As well as these six countries, the Czech Republic (Czechia), Estonia, North Macedonia, Poland, Romania, Serbia, Slovakia, and Ukraine also confirmed additional cases in this population with the EC System over the past two weeks.
In the central German state of Hesse, the potential spread of the ASF has prompted the authorities to announce the construction of more robust fencing to control the movements of potentially infected wild boar. Several construction teams are working together to build 50km of a more permanent barrier, according to the state government last week. The measures aim to prevent the virus spreading within Hesse and to adjacent states. Completion was expected in two to three weeks.
U.K. holds ASF simulation exercise
So far, ASF virus has never been detected in the United Kingdom (U.K.). However, the authorities and pig industry there want to keep the country free of the potentially devastating disease. As the virus gradually spreads westwards in Europe, a simulation exercise was held last month.

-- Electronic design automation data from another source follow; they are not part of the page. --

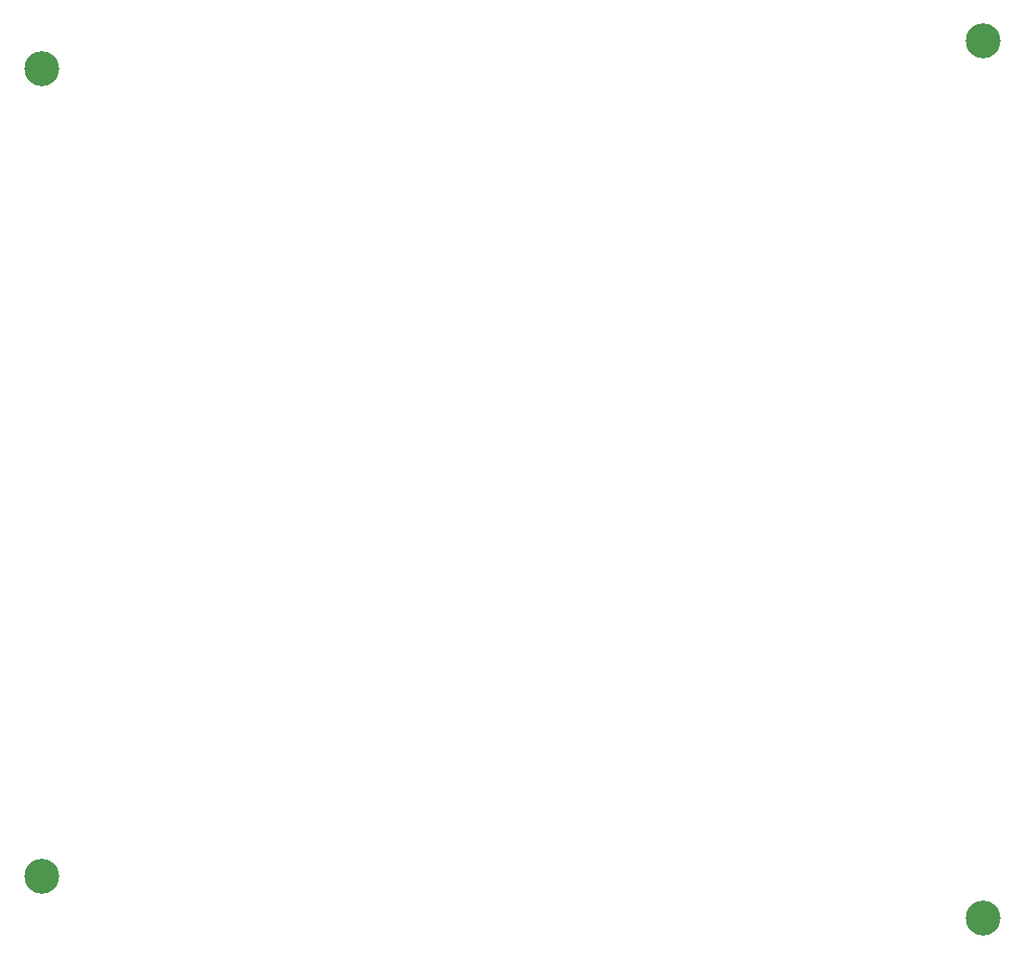
<source format=gbr>
%TF.GenerationSoftware,Altium Limited,Altium Designer,23.1.1 (15)*%
G04 Layer_Color=0*
%FSLAX45Y45*%
%MOMM*%
%TF.SameCoordinates,94CA0F20-7CEF-4758-9589-D945348769B5*%
%TF.FilePolarity,Positive*%
%TF.FileFunction,NonPlated,1,4,NPTH,Drill*%
%TF.Part,Single*%
G01*
G75*
%TA.AperFunction,OtherDrill,Pad Free-1 (-5.08mm,85.09mm)*%
%ADD138C,3.18000*%
%TA.AperFunction,OtherDrill,Pad Free-1 (-5.08mm,5.08mm)*%
%ADD139C,3.18000*%
%TA.AperFunction,OtherDrill,Pad Free-1 (-90.81mm,8.89mm)*%
%ADD140C,3.18000*%
%TA.AperFunction,OtherDrill,Pad Free-1 (-90.81mm,82.55mm)*%
%ADD141C,3.18000*%
D138*
X-508000Y8509000D02*
D03*
D139*
Y508000D02*
D03*
D140*
X-9081000Y889000D02*
D03*
D141*
Y8255000D02*
D03*
%TF.MD5,7e6c8cc44c9a2e9b4c9da9564bdc3dc2*%
M02*

</source>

Taking part were 30 representatives from pig farming and the government to explore the consequences of an outbreak, according to the National Pig Association (NPA). NPA participated, along with the agriculture ministry (Defra), the Animal and Plant Health Authority, and the Agricultural and Horticultural Development Board (levy board).
As a hypothesis for the exercise was a suspected ASF outbreak on an outdoor pig unit producing weaners.
Among the key lessons to emerge from the event was the vital importance of accurate, timely and legible record-keeping. This applies to movements of both pigs and people, stressed NPA. Not only does this information assist risk assessments, it can also support an earlier lifting of restrictions if suspicious cases are cleared.